Constitution fourre-tout

Posons la question différemment : de Gaulle et Debré auraient-ils pu imaginer que cette Constitution, qu’ils avaient tant souhaitée, au sortir de la Seconde Guerre mondiale, pour notre pays, afin de lui donner des institutions solides, deviendrait une sorte de fourre-tout en y intégrant des articles relevant plus du « sociétal » que de l’organisations des pouvoirs publics ? Qu’on y introduirait, un jour, un principe de précaution et une charte de l’environnement ? Merci, Chirac. Qu’on supprimerait, dans l’article traitant des conditions de destitution du président de la République, le concept de « haute trahison », qui avait tout de même de la gueule et des accents mâles de République romaine (SPQR !), pour le remplacer par celui bien fadasse de « manquement à ses devoirs manifestement incompatible avec l'exercice de son mandat ». Merci encore, Chirac. Et qu’on y introduirait le droit à l’avortement ? Merci Macron.

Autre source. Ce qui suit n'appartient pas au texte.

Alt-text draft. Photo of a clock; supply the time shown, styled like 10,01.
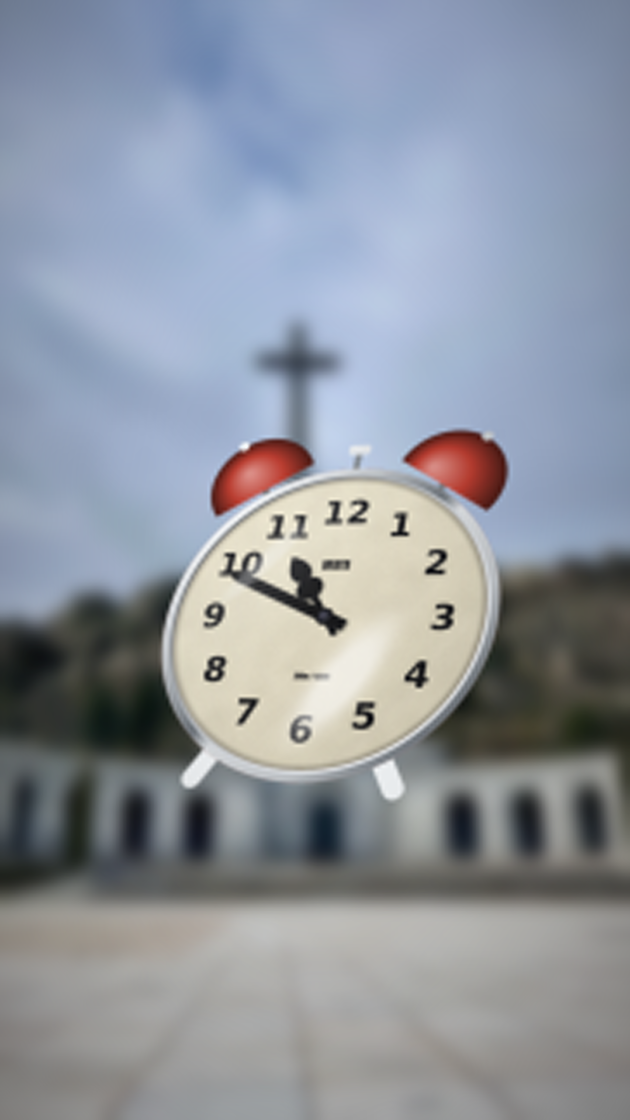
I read 10,49
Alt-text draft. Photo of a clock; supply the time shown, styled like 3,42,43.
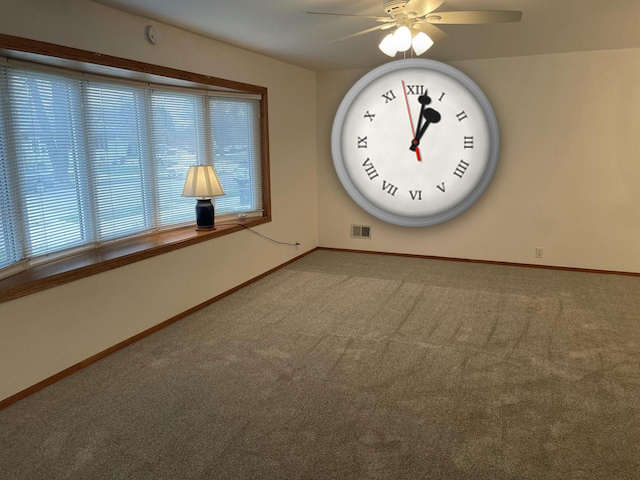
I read 1,01,58
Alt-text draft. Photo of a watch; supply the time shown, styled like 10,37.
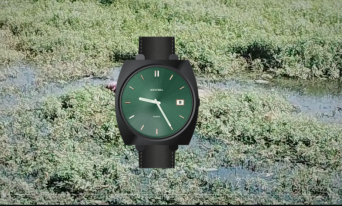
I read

A-t-on dit à Mélenchon qu’on y était depuis belle lurette, en VIe République ?

Faisons les comptes : notre Ve République vient de subir son 25e lifting. Autant dire que la dame ne ressemble plus vraiment au charmant bébé porté sur les fonts baptismaux, il y a maintenant plus de 65 ans, par le général de Gaulle et Michel Debré : trois liftings sous de Gaulle, deux sous Giscard, trois sous Mitterrand, quatorze sous Chirac, deux sous Sarkozy et, enfin, un (pour l’instant) sous Macron. Il y eut, bien sûr, toutes les modifications qui consistèrent à dépouiller par petits bouts notre souveraineté nationale. On ne va pas vous faire la liste de ce lent et pénible calvaire. Mitterrand, Chirac et Sarkozy furent des agents immobiliers particulièrement efficaces de cette vente à la découpe de la souveraineté française, patiemment conquise par nos rois au fil des siècles et défendue farouchement par le grand Charles. Dilapider un patrimoine a toujours été plus aisé pour des héritiers indignes que de le constituer. Il paraît que Jean-Luc Mélenchon et ses affidés insoumis sont les défenseurs acharnés d’une VIe République. Quelle blague ! Leur a-t-on dit, à ces gens-là, qu’on y était depuis belle lurette, en VIe République ? Ah bon ? Le quinquennat et l’hyper-présidentialisation qui en a découlé… Merci encore à Chirac et aussi à Jospin.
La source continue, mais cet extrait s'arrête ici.